=== Source information ===

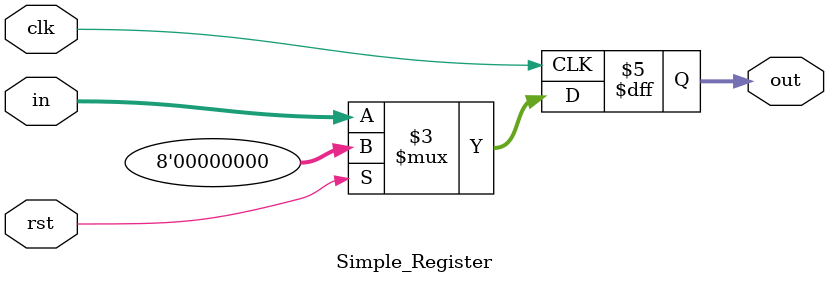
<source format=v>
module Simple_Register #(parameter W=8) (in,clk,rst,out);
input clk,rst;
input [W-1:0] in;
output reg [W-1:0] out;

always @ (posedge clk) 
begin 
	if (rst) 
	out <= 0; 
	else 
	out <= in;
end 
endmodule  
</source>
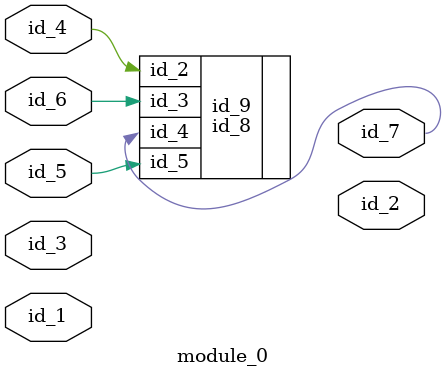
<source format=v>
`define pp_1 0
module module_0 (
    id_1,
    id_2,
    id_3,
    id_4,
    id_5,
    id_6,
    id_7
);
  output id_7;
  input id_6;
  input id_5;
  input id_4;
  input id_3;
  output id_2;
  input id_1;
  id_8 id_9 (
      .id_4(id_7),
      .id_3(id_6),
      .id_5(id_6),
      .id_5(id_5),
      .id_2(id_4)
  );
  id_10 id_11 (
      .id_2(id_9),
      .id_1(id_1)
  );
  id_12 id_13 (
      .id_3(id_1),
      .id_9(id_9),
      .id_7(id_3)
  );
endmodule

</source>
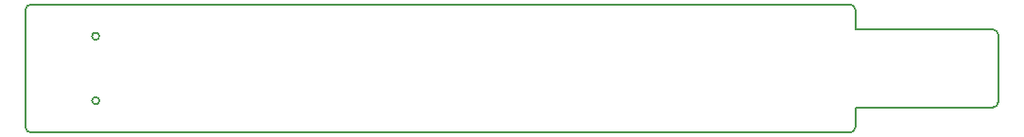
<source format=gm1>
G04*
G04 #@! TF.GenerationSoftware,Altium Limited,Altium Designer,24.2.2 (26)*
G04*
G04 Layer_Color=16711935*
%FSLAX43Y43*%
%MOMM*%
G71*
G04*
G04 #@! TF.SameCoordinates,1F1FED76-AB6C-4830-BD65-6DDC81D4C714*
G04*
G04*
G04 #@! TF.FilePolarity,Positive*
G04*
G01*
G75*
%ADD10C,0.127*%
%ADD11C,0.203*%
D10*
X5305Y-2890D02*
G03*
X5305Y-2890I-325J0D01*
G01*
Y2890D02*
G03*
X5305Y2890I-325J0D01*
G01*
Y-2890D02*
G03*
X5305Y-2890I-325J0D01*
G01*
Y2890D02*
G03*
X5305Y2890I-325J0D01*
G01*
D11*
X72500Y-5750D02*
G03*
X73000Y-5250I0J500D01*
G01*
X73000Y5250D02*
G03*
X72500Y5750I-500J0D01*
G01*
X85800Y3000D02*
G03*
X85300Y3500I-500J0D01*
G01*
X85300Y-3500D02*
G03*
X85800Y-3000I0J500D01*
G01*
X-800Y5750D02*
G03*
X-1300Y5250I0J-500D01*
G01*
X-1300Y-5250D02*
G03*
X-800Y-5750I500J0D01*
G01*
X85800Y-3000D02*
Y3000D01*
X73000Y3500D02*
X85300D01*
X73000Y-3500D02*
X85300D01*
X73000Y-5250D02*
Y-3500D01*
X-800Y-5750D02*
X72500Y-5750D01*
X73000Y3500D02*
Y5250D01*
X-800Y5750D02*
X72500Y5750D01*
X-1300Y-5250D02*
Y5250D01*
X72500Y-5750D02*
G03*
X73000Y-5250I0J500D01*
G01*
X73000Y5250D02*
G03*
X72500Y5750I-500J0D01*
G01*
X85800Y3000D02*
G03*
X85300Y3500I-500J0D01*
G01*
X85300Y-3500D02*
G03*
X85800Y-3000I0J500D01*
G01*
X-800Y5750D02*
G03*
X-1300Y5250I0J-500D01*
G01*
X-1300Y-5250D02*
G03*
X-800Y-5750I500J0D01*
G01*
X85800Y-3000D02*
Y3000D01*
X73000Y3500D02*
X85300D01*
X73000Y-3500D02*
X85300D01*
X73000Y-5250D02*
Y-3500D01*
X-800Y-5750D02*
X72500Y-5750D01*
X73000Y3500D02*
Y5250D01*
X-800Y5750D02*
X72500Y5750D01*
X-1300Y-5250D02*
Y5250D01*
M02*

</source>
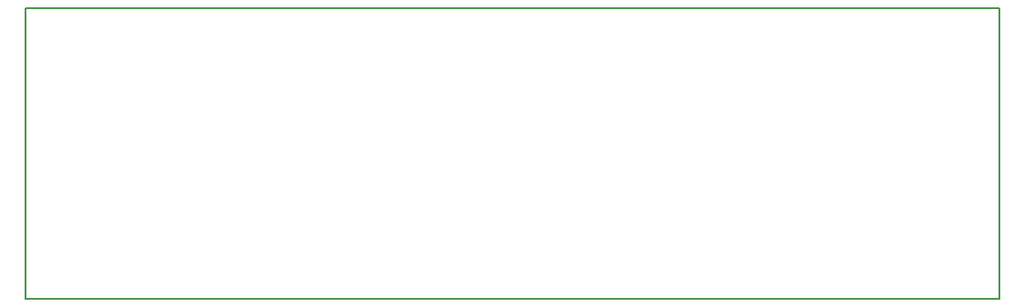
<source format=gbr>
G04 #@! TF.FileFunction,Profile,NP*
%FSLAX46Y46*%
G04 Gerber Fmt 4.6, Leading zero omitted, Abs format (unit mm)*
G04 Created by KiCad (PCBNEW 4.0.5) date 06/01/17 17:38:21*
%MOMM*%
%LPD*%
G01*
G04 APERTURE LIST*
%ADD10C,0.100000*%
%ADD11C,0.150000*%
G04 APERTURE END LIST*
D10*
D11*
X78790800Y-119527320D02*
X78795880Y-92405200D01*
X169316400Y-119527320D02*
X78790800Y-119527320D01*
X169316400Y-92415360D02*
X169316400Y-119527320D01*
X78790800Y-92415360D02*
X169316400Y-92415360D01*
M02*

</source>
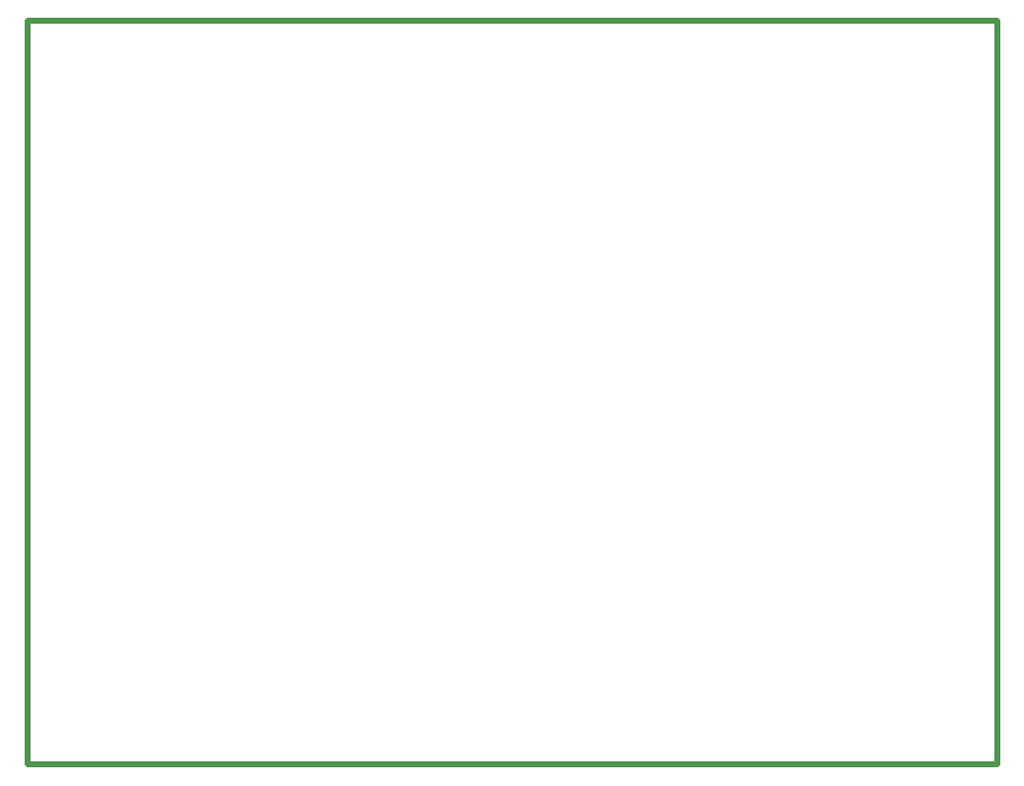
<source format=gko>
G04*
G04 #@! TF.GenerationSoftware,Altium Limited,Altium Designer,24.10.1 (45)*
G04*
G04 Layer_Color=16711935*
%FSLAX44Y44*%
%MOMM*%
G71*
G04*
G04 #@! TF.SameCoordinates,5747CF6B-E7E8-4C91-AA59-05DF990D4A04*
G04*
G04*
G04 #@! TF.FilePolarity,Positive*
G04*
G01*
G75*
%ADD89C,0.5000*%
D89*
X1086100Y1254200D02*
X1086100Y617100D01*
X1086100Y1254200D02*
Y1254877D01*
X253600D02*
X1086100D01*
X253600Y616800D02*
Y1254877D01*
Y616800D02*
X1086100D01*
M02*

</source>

===

What you need to do
Omitting the images, output each record precisely as written.

Output of the exercise
<source format=v>
module Simple_Register #(parameter W=8) (in,clk,rst,out);
input clk,rst;
input [W-1:0] in;
output reg [W-1:0] out;

always @ (posedge clk) 
begin 
	if (rst) 
	out <= 0; 
	else 
	out <= in;
end 
endmodule  
</source>
<source format=v>
`define pp_1 0
module module_0 (
    id_1,
    id_2,
    id_3,
    id_4,
    id_5,
    id_6,
    id_7
);
  output id_7;
  input id_6;
  input id_5;
  input id_4;
  input id_3;
  output id_2;
  input id_1;
  id_8 id_9 (
      .id_4(id_7),
      .id_3(id_6),
      .id_5(id_6),
      .id_5(id_5),
      .id_2(id_4)
  );
  id_10 id_11 (
      .id_2(id_9),
      .id_1(id_1)
  );
  id_12 id_13 (
      .id_3(id_1),
      .id_9(id_9),
      .id_7(id_3)
  );
endmodule

</source>
<source format=gm1>
G04*
G04 #@! TF.GenerationSoftware,Altium Limited,Altium Designer,24.2.2 (26)*
G04*
G04 Layer_Color=16711935*
%FSLAX43Y43*%
%MOMM*%
G71*
G04*
G04 #@! TF.SameCoordinates,1F1FED76-AB6C-4830-BD65-6DDC81D4C714*
G04*
G04*
G04 #@! TF.FilePolarity,Positive*
G04*
G01*
G75*
%ADD10C,0.127*%
%ADD11C,0.203*%
D10*
X5305Y-2890D02*
G03*
X5305Y-2890I-325J0D01*
G01*
Y2890D02*
G03*
X5305Y2890I-325J0D01*
G01*
Y-2890D02*
G03*
X5305Y-2890I-325J0D01*
G01*
Y2890D02*
G03*
X5305Y2890I-325J0D01*
G01*
D11*
X72500Y-5750D02*
G03*
X73000Y-5250I0J500D01*
G01*
X73000Y5250D02*
G03*
X72500Y5750I-500J0D01*
G01*
X85800Y3000D02*
G03*
X85300Y3500I-500J0D01*
G01*
X85300Y-3500D02*
G03*
X85800Y-3000I0J500D01*
G01*
X-800Y5750D02*
G03*
X-1300Y5250I0J-500D01*
G01*
X-1300Y-5250D02*
G03*
X-800Y-5750I500J0D01*
G01*
X85800Y-3000D02*
Y3000D01*
X73000Y3500D02*
X85300D01*
X73000Y-3500D02*
X85300D01*
X73000Y-5250D02*
Y-3500D01*
X-800Y-5750D02*
X72500Y-5750D01*
X73000Y3500D02*
Y5250D01*
X-800Y5750D02*
X72500Y5750D01*
X-1300Y-5250D02*
Y5250D01*
X72500Y-5750D02*
G03*
X73000Y-5250I0J500D01*
G01*
X73000Y5250D02*
G03*
X72500Y5750I-500J0D01*
G01*
X85800Y3000D02*
G03*
X85300Y3500I-500J0D01*
G01*
X85300Y-3500D02*
G03*
X85800Y-3000I0J500D01*
G01*
X-800Y5750D02*
G03*
X-1300Y5250I0J-500D01*
G01*
X-1300Y-5250D02*
G03*
X-800Y-5750I500J0D01*
G01*
X85800Y-3000D02*
Y3000D01*
X73000Y3500D02*
X85300D01*
X73000Y-3500D02*
X85300D01*
X73000Y-5250D02*
Y-3500D01*
X-800Y-5750D02*
X72500Y-5750D01*
X73000Y3500D02*
Y5250D01*
X-800Y5750D02*
X72500Y5750D01*
X-1300Y-5250D02*
Y5250D01*
M02*

</source>
<source format=gbr>
G04 #@! TF.FileFunction,Profile,NP*
%FSLAX46Y46*%
G04 Gerber Fmt 4.6, Leading zero omitted, Abs format (unit mm)*
G04 Created by KiCad (PCBNEW 4.0.5) date 06/01/17 17:38:21*
%MOMM*%
%LPD*%
G01*
G04 APERTURE LIST*
%ADD10C,0.100000*%
%ADD11C,0.150000*%
G04 APERTURE END LIST*
D10*
D11*
X78790800Y-119527320D02*
X78795880Y-92405200D01*
X169316400Y-119527320D02*
X78790800Y-119527320D01*
X169316400Y-92415360D02*
X169316400Y-119527320D01*
X78790800Y-92415360D02*
X169316400Y-92415360D01*
M02*

</source>
<source format=gko>
G04*
G04 #@! TF.GenerationSoftware,Altium Limited,Altium Designer,24.10.1 (45)*
G04*
G04 Layer_Color=16711935*
%FSLAX44Y44*%
%MOMM*%
G71*
G04*
G04 #@! TF.SameCoordinates,5747CF6B-E7E8-4C91-AA59-05DF990D4A04*
G04*
G04*
G04 #@! TF.FilePolarity,Positive*
G04*
G01*
G75*
%ADD89C,0.5000*%
D89*
X1086100Y1254200D02*
X1086100Y617100D01*
X1086100Y1254200D02*
Y1254877D01*
X253600D02*
X1086100D01*
X253600Y616800D02*
Y1254877D01*
Y616800D02*
X1086100D01*
M02*

</source>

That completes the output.